Mediasiutama, KUTAI KARTANEGARA – Sekitar 30 persen wilayah Kutai Kartanegara (Kukar) merupakan kawasan lahan gambut yang rentan terhadap kebakaran hutan dan lahan (karhutla). Kondisi ini menjadikan ancaman kebakaran gambut sebagai salah satu perhatian serius pemerintah daerah karena dampaknya sangat luas dan berisiko tinggi bagi lingkungan serta kesehatan masyarakat.
Lahan gambut memiliki karakteristik berbeda dengan tanah mineral. Jika terbakar, api dapat merambat di bawah permukaan tanah tanpa terlihat dari luar. Bara api di dalam gambut sering kali tetap menyala meski di permukaan tampak padam, sehingga mempersulit proses pemadaman dan membutuhkan waktu yang jauh lebih lama.
Sekretaris Dinas Lingkungan Hidup dan Kehutanan (DLHK) Kukar, Taufik, menegaskan bahwa kebakaran pada lahan gambut menjadi tantangan berat bagi petugas di lapangan.
“Kebakaran gambut lebih sulit ditangani. Api baru diketahui setelah menyebar luas, dan proses pemadamannya butuh waktu lama,” ujarnya belum lama ini.
Ia menjelaskan, penanganan karhutla di kawasan gambut membutuhkan biaya besar dan peralatan khusus. Karena itu, pemerintah daerah melarang keras praktik pembakaran untuk pembukaan lahan di wilayah gambut, sebab risikonya tidak hanya menimbulkan kerusakan ekosistem tetapi juga mengancam kesehatan masyarakat akibat kabut asap tebal.
“Kalau gambut terbakar, dampaknya bisa meluas hingga keluar daerah. Kerugiannya tidak hanya lokal, tapi regional,” tambahnya.
Taufik menyebut, asap yang dihasilkan dari pembakaran lahan gambut cenderung bertahan lama di udara dan sulit diurai. Kondisi ini dapat menyebabkan gangguan pernapasan, menurunkan kualitas udara, dan bahkan mempengaruhi wilayah di luar Kukar hingga antarprovinsi.
Untuk mencegah hal tersebut, DLHK Kukar bersama Badan Penanggulangan Bencana Daerah (BPBD), TNI, dan Polri memperketat pengawasan di area gambut. Tim gabungan rutin melakukan patroli ke titik-titik rawan serta memberikan sosialisasi kepada masyarakat agar tidak lagi menggunakan api untuk membuka lahan.

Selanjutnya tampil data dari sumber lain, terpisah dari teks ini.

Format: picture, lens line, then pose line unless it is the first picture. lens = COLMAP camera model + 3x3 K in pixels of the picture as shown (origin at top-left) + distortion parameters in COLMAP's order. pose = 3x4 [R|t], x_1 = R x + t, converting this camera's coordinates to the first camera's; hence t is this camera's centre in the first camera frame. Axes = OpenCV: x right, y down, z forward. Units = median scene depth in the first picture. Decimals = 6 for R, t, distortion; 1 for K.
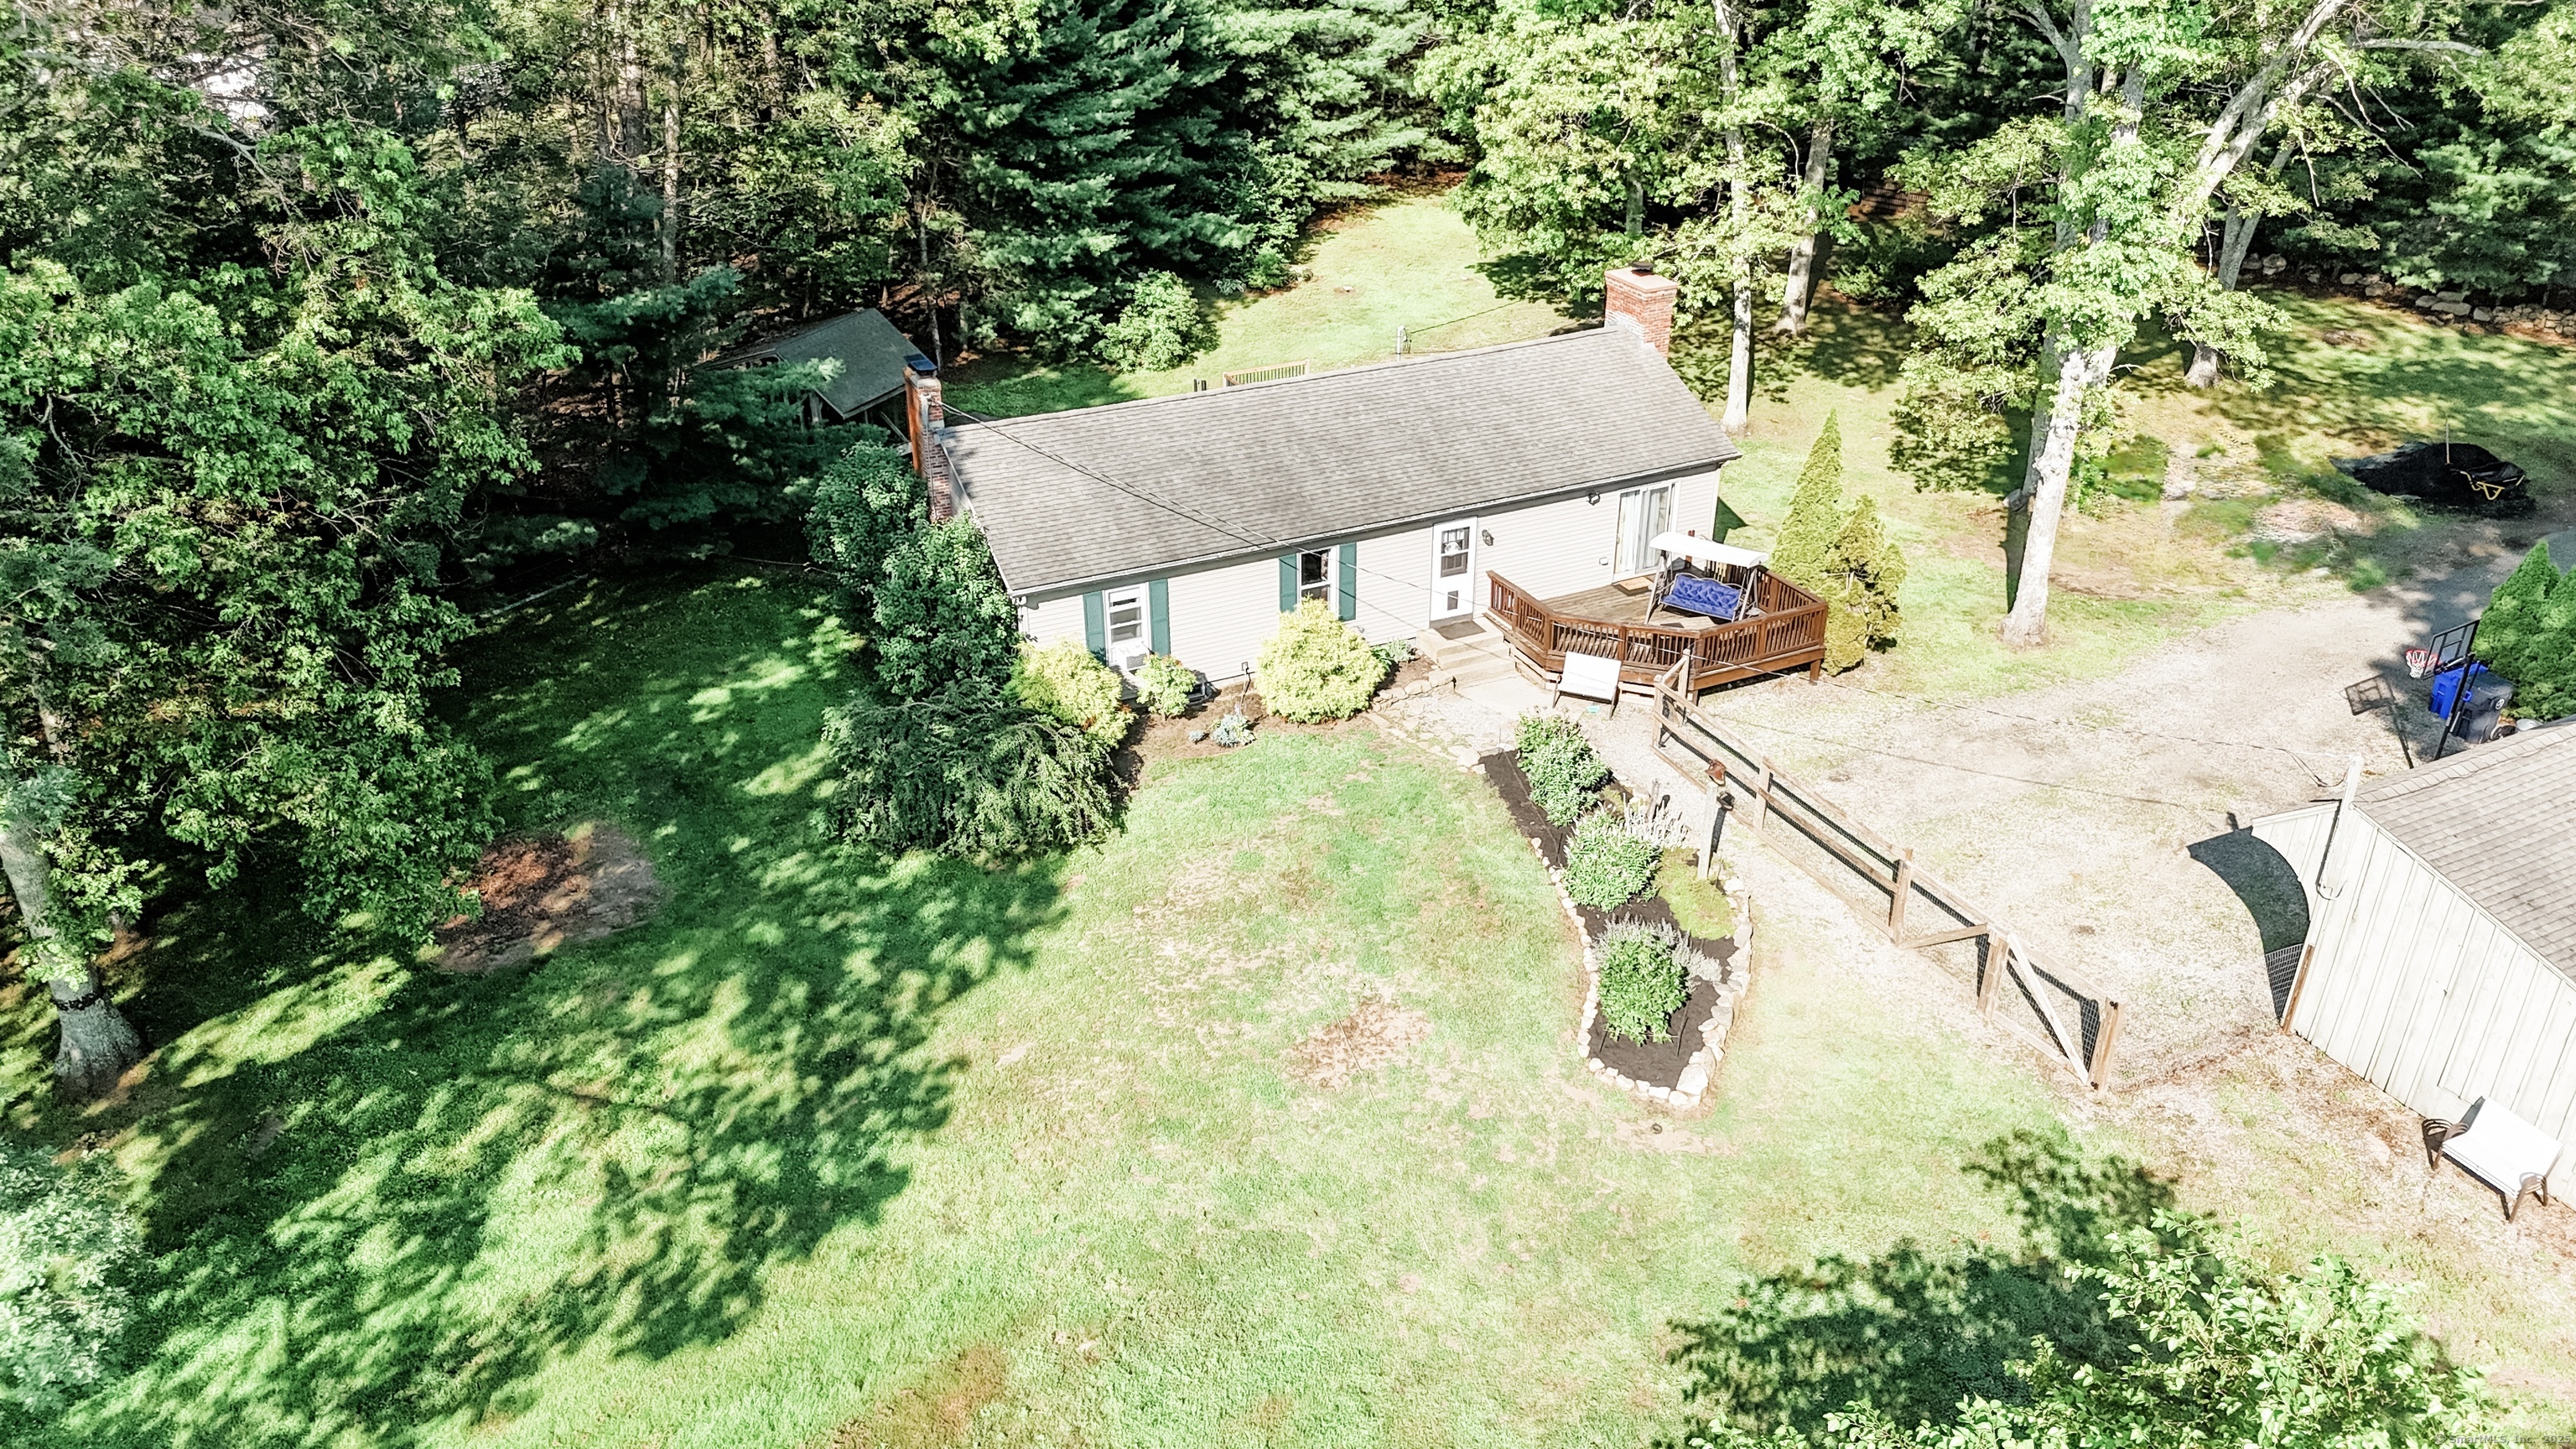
lens RADIAL K [[1851.1, 0, 1300.0], [0, 1851.1, 712.5], [0, 0, 1]] dist [0.037071, -0.008600]
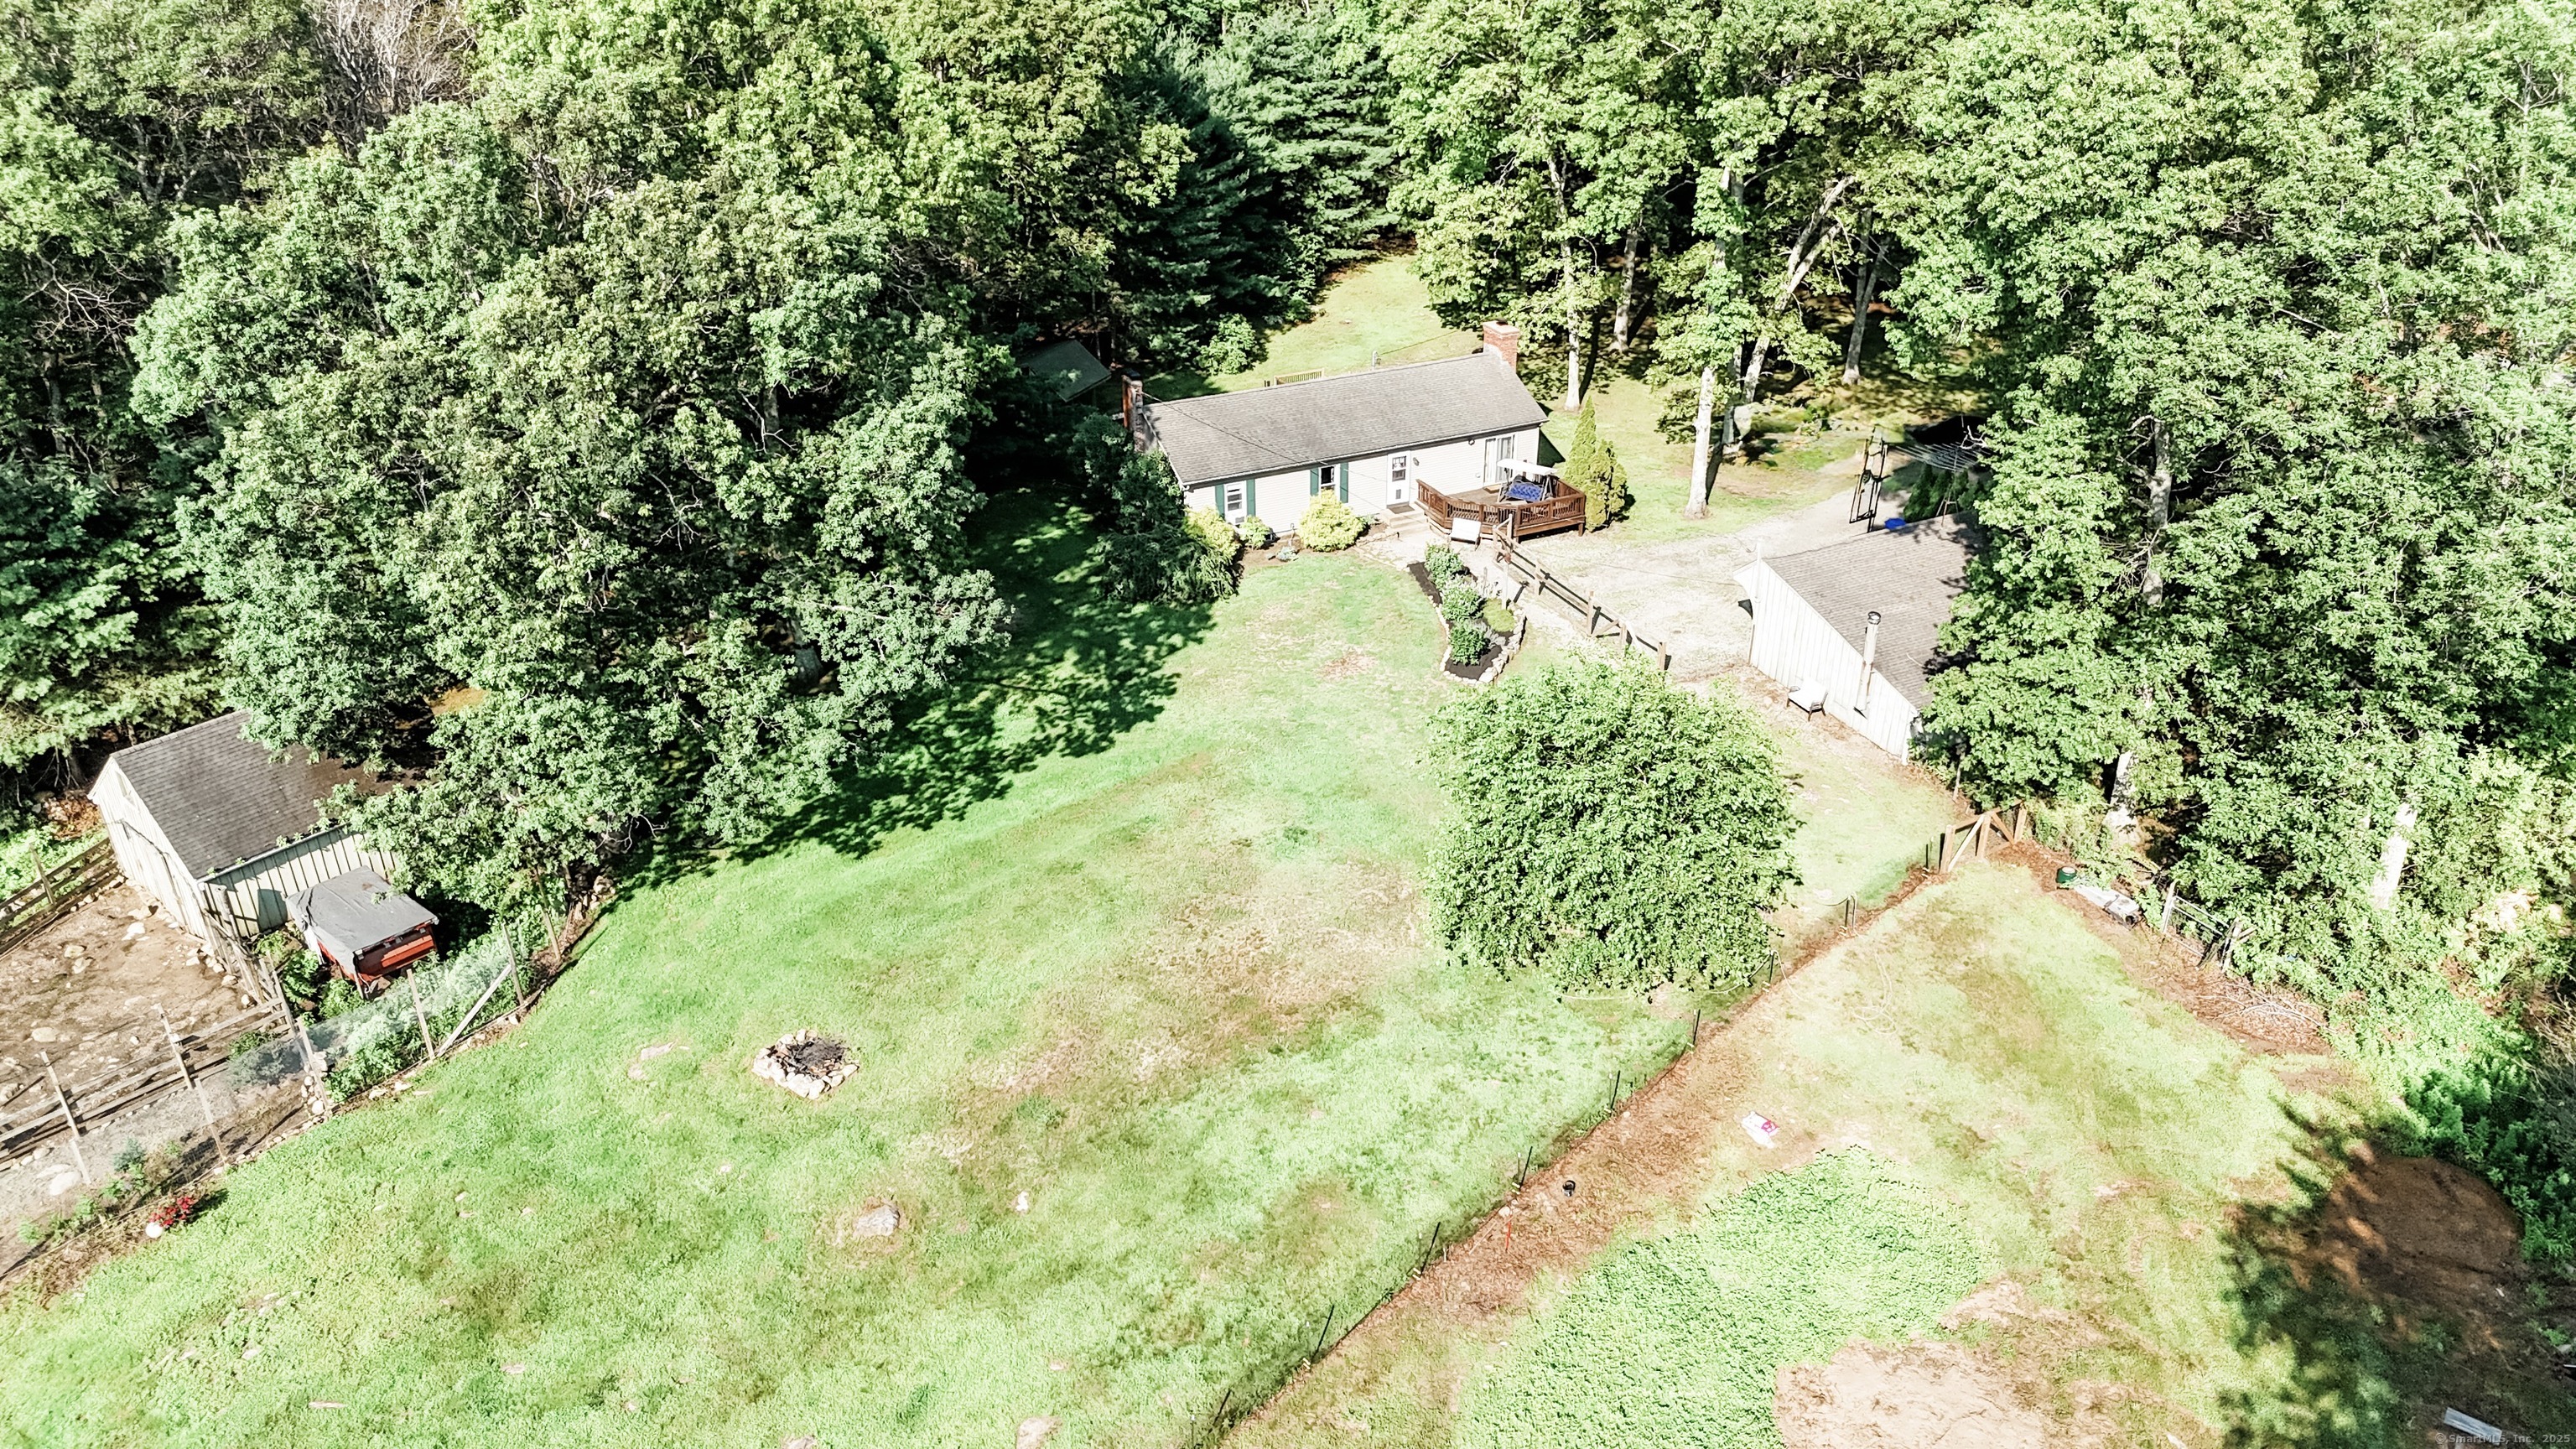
lens RADIAL K [[1851.1, 0, 1283.1], [0, 1851.1, 735.0], [0, 0, 1]] dist [0.037071, -0.008600]
pose [[0.999905, 0.002202, -0.013603, -0.011969], [-0.002005, 0.999893, 0.014487, 0.163330], [0.013634, -0.014458, 0.999803, -0.948383]]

“Butuh kesadaran bersama. Satu api kecil di lahan gambut bisa berubah menjadi bencana besar,” tegas Taufik.
Selain memperkuat pengawasan, pemerintah daerah juga terus mendorong penerapan teknologi pembukaan lahan tanpa bakar. Meski metode ini memerlukan biaya awal yang lebih tinggi, namun dianggap jauh lebih aman, efisien, dan berkelanjutan untuk menjaga keseimbangan ekosistem.
“Alternatif tanpa bakar memang tidak instan. Tapi dibanding risiko karhutla, pilihan ini jauh lebih masuk akal,” jelasnya.
Upaya pencegahan ini menjadi prioritas utama agar kebakaran lahan gambut tidak kembali terjadi seperti tahun-tahun sebelumnya. DLHK Kukar berharap kesadaran masyarakat semakin meningkat dan seluruh elemen dapat berperan aktif dalam menjaga wilayahnya agar terhindar dari ancaman kebakaran.
Dengan pengawasan ketat, penerapan teknologi ramah lingkungan, dan edukasi berkelanjutan kepada masyarakat, pemerintah daerah optimistis potensi karhutla di wilayah gambut Kukar dapat ditekan secara signifikan demi keselamatan lingkungan, kesehatan, dan kesejahteraan bersama.